= 提供された資料 =
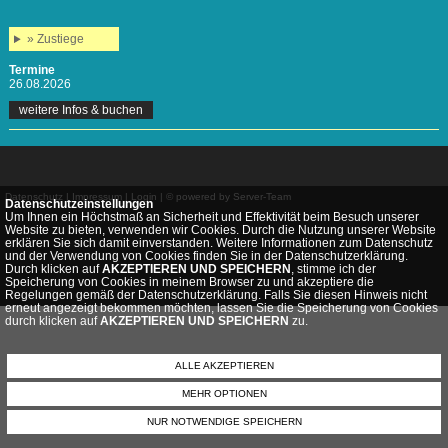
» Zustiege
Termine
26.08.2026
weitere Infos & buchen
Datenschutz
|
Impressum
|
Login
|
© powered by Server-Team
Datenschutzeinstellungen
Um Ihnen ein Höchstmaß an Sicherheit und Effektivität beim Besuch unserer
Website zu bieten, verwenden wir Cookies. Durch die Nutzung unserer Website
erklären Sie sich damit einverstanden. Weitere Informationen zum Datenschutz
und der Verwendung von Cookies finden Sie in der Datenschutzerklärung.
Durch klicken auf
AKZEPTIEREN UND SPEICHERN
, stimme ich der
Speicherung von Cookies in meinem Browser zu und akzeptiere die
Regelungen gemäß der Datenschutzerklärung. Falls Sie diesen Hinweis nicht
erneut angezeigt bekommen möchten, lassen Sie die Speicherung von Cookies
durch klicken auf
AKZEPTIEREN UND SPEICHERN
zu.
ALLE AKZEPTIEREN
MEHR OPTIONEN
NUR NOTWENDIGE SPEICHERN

* * *

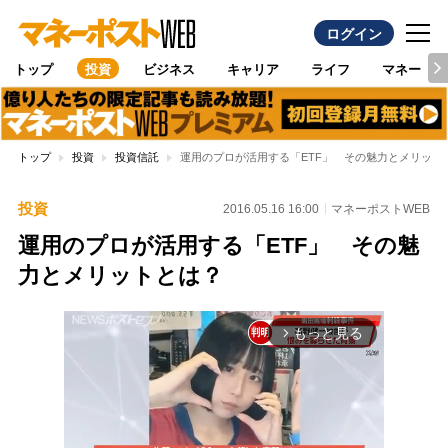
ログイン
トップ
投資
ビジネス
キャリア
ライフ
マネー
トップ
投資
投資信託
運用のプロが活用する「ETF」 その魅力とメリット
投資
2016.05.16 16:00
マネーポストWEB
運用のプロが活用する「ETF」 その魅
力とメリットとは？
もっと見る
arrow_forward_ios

==

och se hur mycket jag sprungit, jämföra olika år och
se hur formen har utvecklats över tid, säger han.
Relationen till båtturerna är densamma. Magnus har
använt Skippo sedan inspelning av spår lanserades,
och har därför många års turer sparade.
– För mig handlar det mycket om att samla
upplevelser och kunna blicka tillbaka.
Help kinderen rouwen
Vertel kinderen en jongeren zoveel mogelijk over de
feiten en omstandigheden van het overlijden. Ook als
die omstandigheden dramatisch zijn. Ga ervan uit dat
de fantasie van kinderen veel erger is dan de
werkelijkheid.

= 作業内容 =
資料のうち、「och se hur mycket」を含む行から書き始め、「werkelijkheid.」を含む行まで書いたら止めて、その間の各行を一字一句変えずに書き写してください。

= 想定される出力 =
och se hur mycket jag sprungit, jämföra olika år och
se hur formen har utvecklats över tid, säger han.
Relationen till båtturerna är densamma. Magnus har
använt Skippo sedan inspelning av spår lanserades,
och har därför många års turer sparade.
– För mig handlar det mycket om att samla
upplevelser och kunna blicka tillbaka.
Help kinderen rouwen
Vertel kinderen en jongeren zoveel mogelijk over de
feiten en omstandigheden van het overlijden. Ook als
die omstandigheden dramatisch zijn. Ga ervan uit dat
de fantasie van kinderen veel erger is dan de
werkelijkheid.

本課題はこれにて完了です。